This article is from OPPO’s Internet Technology team. At the same time, you are welcome to follow OPPO Internet Technology team’s official account: OPPO_tech, and share OPPO’s cutting-edge Internet technology and activities with you.

1. The background

The peak TPS of an online cluster exceeds 1 million/s (mainly write traffic, but very low read traffic). The peak TPS has almost reached the upper limit of the cluster, and the average latency exceeds 100ms. With the further increase of read and write traffic, the delay jitter seriously affects the service availability. This cluster adopts the natural sharding mode architecture of mongodb, and the data is evenly distributed in each shard. After adding the shard key and enabling the sharding function, perfect load balancing is achieved. The following figure shows the traffic monitoring of each node in the cluster:

As can be seen from the figure above, the cluster traffic is relatively large, with the peak value exceeding 1.2 million/SEC. The delete expired traffic is not included in the total traffic (delete is triggered by the master, but will not be displayed on the master, only when the slave node pulls oplog). If you include delete traffic from the primary node, the total TPS is over 1.5 million/SEC.

2. Software optimization

In the case of no increase in server resources, we first do the following software optimization, and achieved several times the desired performance improvement:

  1. Business level optimization

  2. Optimization of Mongodb configuration

  3. Storage engine optimization

2.1 Optimization at the service level

The cluster contains nearly 10 billion documents. Each document is stored for three days by default, and services randomly hash the data to expire at any point three days later. Due to the large number of documents, the peak monitoring of white balance can find that there are often a large number of DELETE operations on the secondary node, and even the number of delete deletion operations at some time points has exceeded the read and write traffic of the business side. Therefore, the delete expired operation is considered to be performed at night. The method of adding expired indexes is as follows:

Db.collection.createIndex( { "expireAt": 1 }, { expireAfterSeconds: 0 } )
Copy the code

ExpireAfterSeconds =0; expireAfterSeconds=0; expireAfterSeconds=0;

Db.collection.insert ({// indicates that the document will expire at 1:00 a.m. at night"expireAt": new Date('July 22, 2019 01:00:00'),  
  "logEvent": 2."logMessage": "Success!"
})
Copy the code

By randomly hashing expireAt at any time in the morning three days later, you can avoid triggering a large number of cluster DELEts introduced by expired indexes during peak hours during the day, thus reducing cluster load during peak hours, and ultimately reducing service average time delay and jitter.
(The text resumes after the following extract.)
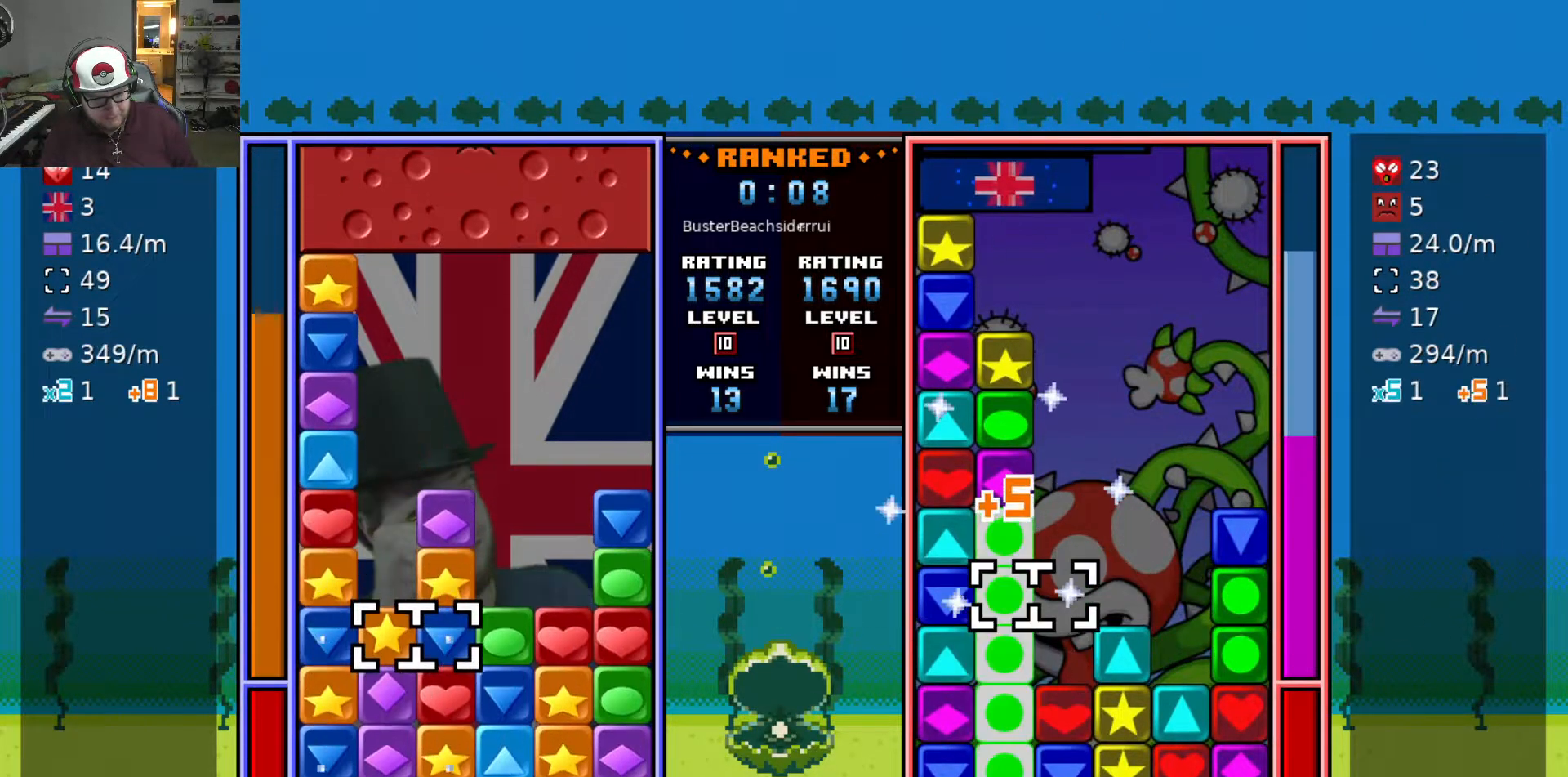
{"keys": ["w"], "events": [[350, "a", "down"], [450, "w", "down"], [500, "a", "up"]]}
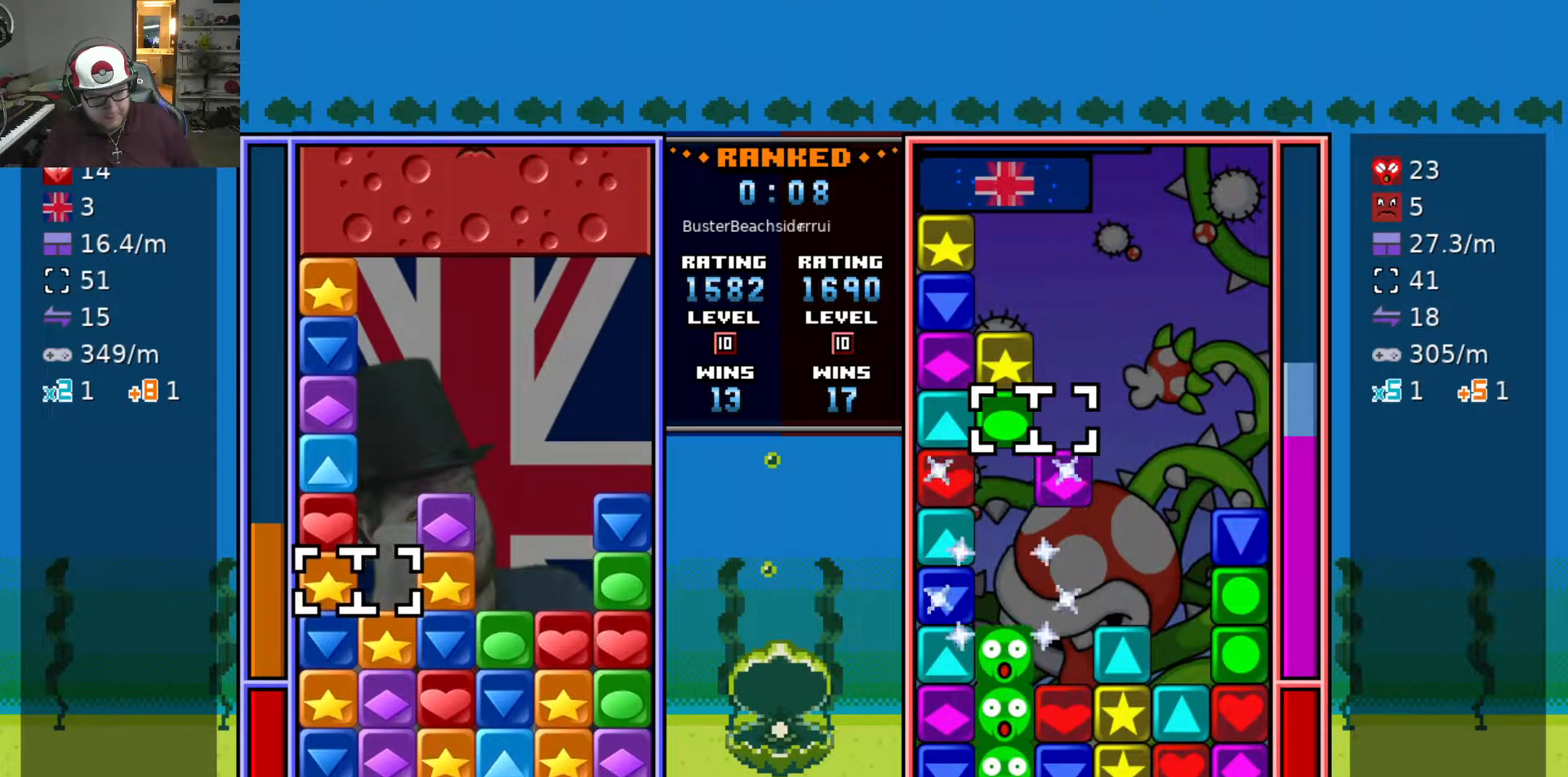
{"keys": [], "events": [[33, "swap2", "down"], [33, "w", "up"], [133, "swap2", "up"], [133, "w", "down"], [183, "w", "up"], [233, "swap2", "down"], [283, "w", "down"], [317, "swap2", "up"], [367, "w", "up"], [417, "swap2", "down"], [500, "swap2", "up"]]}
Delete Expired Tips1: expireAfterSeconds Meaning

  1. ExpireAt expires at the absolute point in time specified by expireAt, which is 2:01 am on December 22
Db.collection.createIndex( { "expireAt": 1}, { expireAfterSeconds: 0 })
db.log_events.insert( { "expireAt": new Date(Dec 22, 2019 02:01:00'),"logEvent": 2,"logMessage": "Success!" })Copy the code
  1. ExpireAfterSeconds expireAfterSeconds expireAfterSeconds expireAfterSeconds expireAfterSeconds expireAfterSeconds expireAfterSeconds expireAfterSeconds expireAfterSeconds expireAfterSeconds expireAfterSeconds
db.log_events.insert( {"createdAt": new Date(),"logEvent": 2."logMessage": "Success!"} )
Db.collection.createIndex( { "expireAt": 1 }, { expireAfterSeconds: 60 } )
Copy the code

Delete expired Tips2: Why mongostat can only monitor Delete operations on the secondary node but not on the primary node?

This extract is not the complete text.